Most children who grow up playing sports latch onto a professional athlete of their favorite sport they respect and admire and whom they choose to emulate. The children play the same position as their idol, choose the same jersey number, even mimic their idol's physical movements on the field, and if all of their dreams come true they end up playing the same position as their idol on the professional level. Such has been the case for Colorado Rockie shortstop Troy Tulowitzki who has made nothing subtle out of his admiration for Derek Jeter that borders on obsession since Tulowitzki went so far as to buy all of his teammates bottles of Jeter's cologne, Driven. Fortunately for Tulowitzki, his idolatrous worship of Jeter has carried itself to the field.
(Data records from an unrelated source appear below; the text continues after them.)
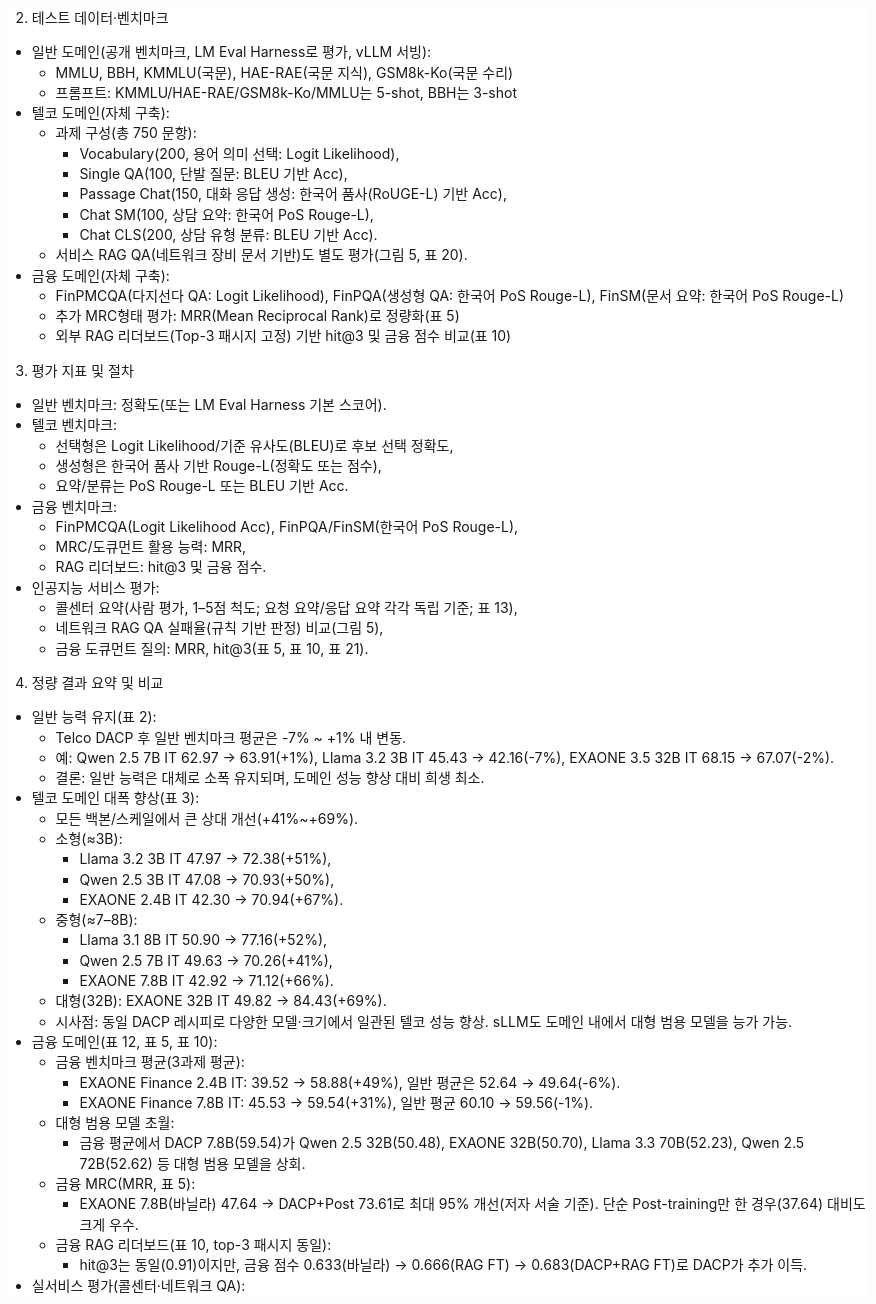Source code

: 2) 테스트 데이터·벤치마크
- 일반 도메인(공개 벤치마크, LM Eval Harness로 평가, vLLM 서빙):
  - MMLU, BBH, KMMLU(국문), HAE-RAE(국문 지식), GSM8k-Ko(국문 수리)
  - 프롬프트: KMMLU/HAE-RAE/GSM8k-Ko/MMLU는 5-shot, BBH는 3-shot
- 텔코 도메인(자체 구축):
  - 과제 구성(총 750 문항): 
    - Vocabulary(200, 용어 의미 선택: Logit Likelihood),
    - Single QA(100, 단발 질문: BLEU 기반 Acc),
    - Passage Chat(150, 대화 응답 생성: 한국어 품사(RoUGE-L) 기반 Acc),
    - Chat SM(100, 상담 요약: 한국어 PoS Rouge-L),
    - Chat CLS(200, 상담 유형 분류: BLEU 기반 Acc).
  - 서비스 RAG QA(네트워크 장비 문서 기반)도 별도 평가(그림 5, 표 20).
- 금융 도메인(자체 구축):
  - FinPMCQA(다지선다 QA: Logit Likelihood), FinPQA(생성형 QA: 한국어 PoS Rouge-L), FinSM(문서 요약: 한국어 PoS Rouge-L)
  - 추가 MRC형태 평가: MRR(Mean Reciprocal Rank)로 정량화(표 5)
  - 외부 RAG 리더보드(Top-3 패시지 고정) 기반 hit@3 및 금융 점수 비교(표 10)

3) 평가 지표 및 절차
- 일반 벤치마크: 정확도(또는 LM Eval Harness 기본 스코어).
- 텔코 벤치마크: 
  - 선택형은 Logit Likelihood/기준 유사도(BLEU)로 후보 선택 정확도,
  - 생성형은 한국어 품사 기반 Rouge-L(정확도 또는 점수),
  - 요약/분류는 PoS Rouge-L 또는 BLEU 기반 Acc.
- 금융 벤치마크: 
  - FinPMCQA(Logit Likelihood Acc), FinPQA/FinSM(한국어 PoS Rouge-L),
  - MRC/도큐먼트 활용 능력: MRR,
  - RAG 리더보드: hit@3 및 금융 점수.
- 인공지능 서비스 평가: 
  - 콜센터 요약(사람 평가, 1–5점 척도; 요청 요약/응답 요약 각각 독립 기준; 표 13),
  - 네트워크 RAG QA 실패율(규칙 기반 판정) 비교(그림 5),
  - 금융 도큐먼트 질의: MRR, hit@3(표 5, 표 10, 표 21).

4) 정량 결과 요약 및 비교
- 일반 능력 유지(표 2):
  - Telco DACP 후 일반 벤치마크 평균은 -7% ~ +1% 내 변동.
  - 예: Qwen 2.5 7B IT 62.97 → 63.91(+1%), Llama 3.2 3B IT 45.43 → 42.16(-7%), EXAONE 3.5 32B IT 68.15 → 67.07(-2%).
  - 결론: 일반 능력은 대체로 소폭 유지되며, 도메인 성능 향상 대비 희생 최소.
- 텔코 도메인 대폭 향상(표 3):
  - 모든 백본/스케일에서 큰 상대 개선(+41%~+69%).
  - 소형(≈3B): 
    - Llama 3.2 3B IT 47.97 → 72.38(+51%),
    - Qwen 2.5 3B IT 47.08 → 70.93(+50%),
    - EXAONE 2.4B IT 42.30 → 70.94(+67%).
  - 중형(≈7–8B):
    - Llama 3.1 8B IT 50.90 → 77.16(+52%),
    - Qwen 2.5 7B IT 49.63 → 70.26(+41%),
    - EXAONE 7.8B IT 42.92 → 71.12(+66%).
  - 대형(32B): EXAONE 32B IT 49.82 → 84.43(+69%).
  - 시사점: 동일 DACP 레시피로 다양한 모델·크기에서 일관된 텔코 성능 향상. sLLM도 도메인 내에서 대형 범용 모델을 능가 가능.
- 금융 도메인(표 12, 표 5, 표 10):
  - 금융 벤치마크 평균(3과제 평균):
    - EXAONE Finance 2.4B IT: 39.52 → 58.88(+49%), 일반 평균은 52.64 → 49.64(-6%).
    - EXAONE Finance 7.8B IT: 45.53 → 59.54(+31%), 일반 평균 60.10 → 59.56(-1%).
  - 대형 범용 모델 초월:
    - 금융 평균에서 DACP 7.8B(59.54)가 Qwen 2.5 32B(50.48), EXAONE 32B(50.70), Llama 3.3 70B(52.23), Qwen 2.5 72B(52.62) 등 대형 범용 모델을 상회.
  - 금융 MRC(MRR, 표 5):
    - EXAONE 7.8B(바닐라) 47.64 → DACP+Post 73.61로 최대 95% 개선(저자 서술 기준). 단순 Post-training만 한 경우(37.64) 대비도 크게 우수.
  - 금융 RAG 리더보드(표 10, top-3 패시지 동일):
    - hit@3는 동일(0.91)이지만, 금융 점수 0.633(바닐라) → 0.666(RAG FT) → 0.683(DACP+RAG FT)로 DACP가 추가 이득.
- 실서비스 평가(콜센터·네트워크 QA):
Both Tulowitzki and Jeter made it to the major leagues at the age of twenty-one, but only played a handful of games during their first time with the major league team. Jeter played fifteen games and Tulowitzki played twenty-five games in the majors during their age twenty-one season. Counting last year's games and the games he has played so far this season, Tulowitzki has played ninety-five games as a major leaguer.

In order to gauge how well Tulowitzki has kept up with his idol, Jeter, I took Jeter's first ninety-five games and compared them to Tulowitzki and found that there were really no differences between the two data sets. Jeter hit .267 BA/.338 OBP/.371 SLG/.245 GPA and Tulowitzki has hit .265 BA/.340 OBP/.376 SLG/.247 GPA, as close to identical as you can get without being exactly the same. Since those first ninety-five games, Jeter has become a much better hitter average-wise so Tulowitzki does have his work cut out for him to keep up with his idol's career.

Defensively, Tulowitzki has far and away surpassed anything Jeter did in his first ninety-five games or really anything Jeter has ever accomplished on the field. What this advantage means for Tulowitzki is that he does not necessarily have to top Jeter's batting prowess to have a more positive impact for the Rockies than Jeter did for the Yankees.

As long as Tulowitzki does not get arrested for stalking Jeter, right now it looks as if he will have an equally successful career.